Reproduce each of the items below word for word.

※ ※ ※

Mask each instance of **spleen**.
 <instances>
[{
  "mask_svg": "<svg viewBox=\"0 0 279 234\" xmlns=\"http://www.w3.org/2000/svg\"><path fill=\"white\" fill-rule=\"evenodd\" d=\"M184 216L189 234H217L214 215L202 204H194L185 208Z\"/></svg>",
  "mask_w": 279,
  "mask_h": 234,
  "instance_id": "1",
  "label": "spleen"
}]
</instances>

※ ※ ※

**Exercise response**
Mask each instance of **spleen**.
 <instances>
[{
  "mask_svg": "<svg viewBox=\"0 0 279 234\" xmlns=\"http://www.w3.org/2000/svg\"><path fill=\"white\" fill-rule=\"evenodd\" d=\"M184 216L189 234H217L214 215L202 204H194L185 208Z\"/></svg>",
  "mask_w": 279,
  "mask_h": 234,
  "instance_id": "1",
  "label": "spleen"
}]
</instances>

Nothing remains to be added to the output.